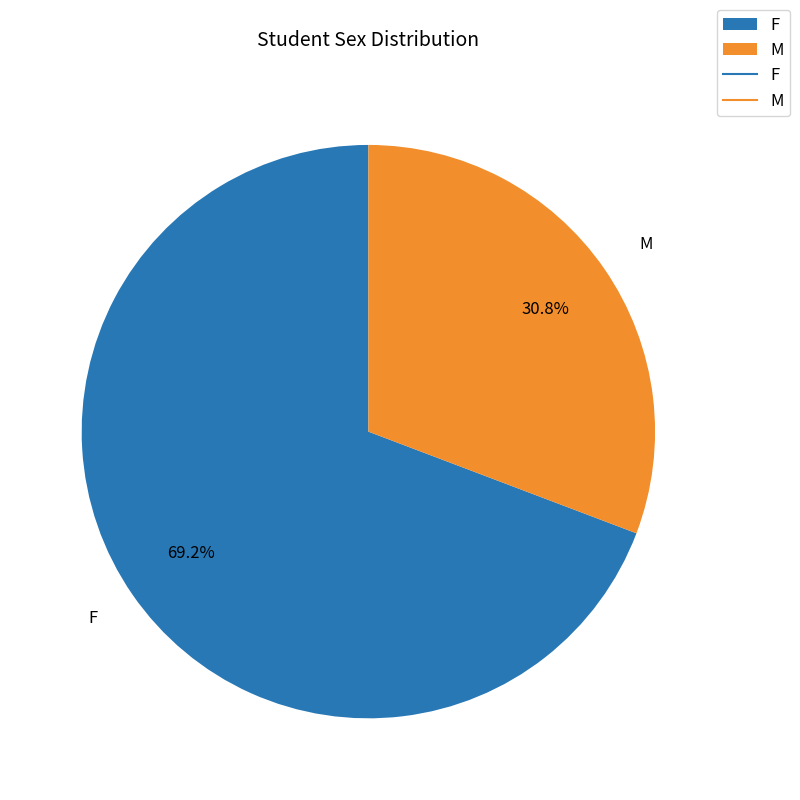

Is there a majority slice in this chart?

Yes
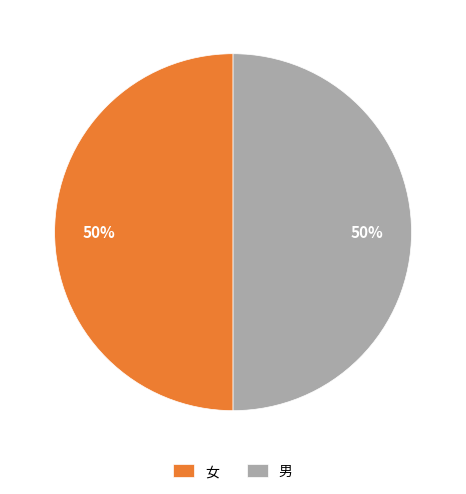

Approximately how many times larger is the value at 女 compared to 男?

1.0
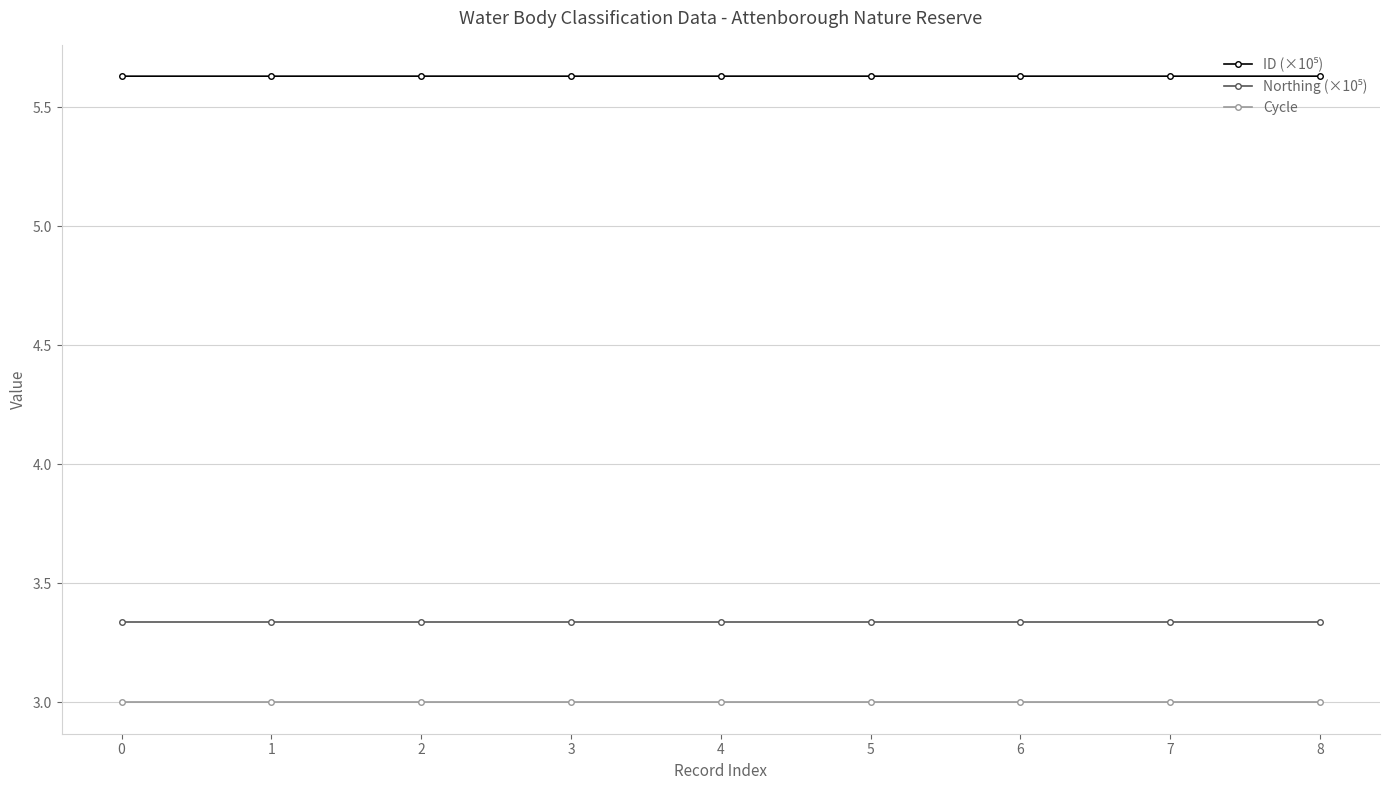

What is the total value across all series at 2?

12.0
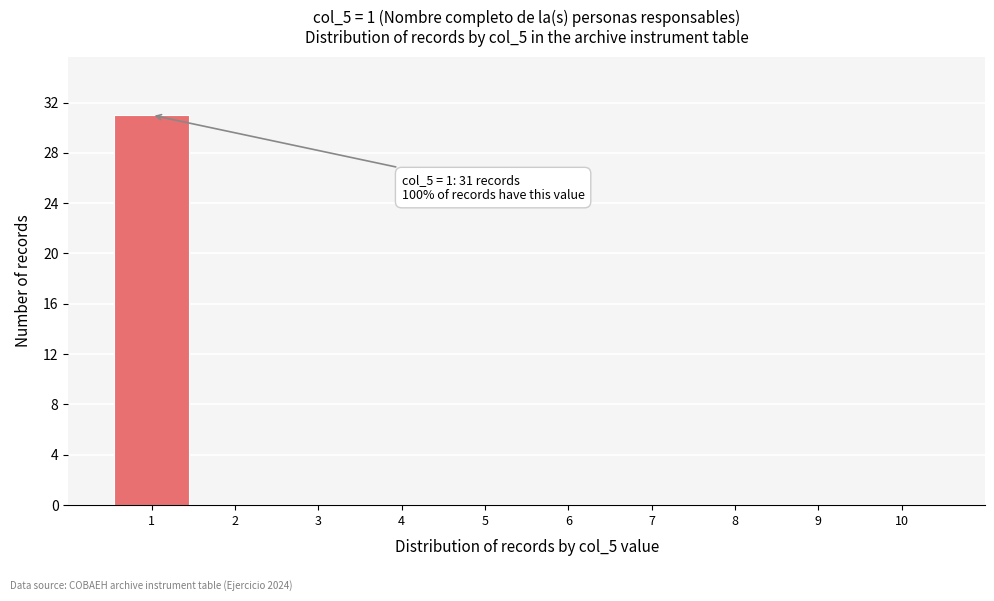

Reading left to right, what are all the values shown in this chart?

1=31	2=0	3=0	4=0	5=0	6=0	7=0	8=0	9=0	10=0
----------
> What the exercise asks
Copy out the whole listing above word for word, leaving out the pictures.

> Solution for this problem
Is there a majority slice in this chart?

Yes

Approximately how many times larger is the value at 女 compared to 男?

1.0

What is the total value across all series at 2?

12.0

Reading left to right, what are all the values shown in this chart?

1=31	2=0	3=0	4=0	5=0	6=0	7=0	8=0	9=0	10=0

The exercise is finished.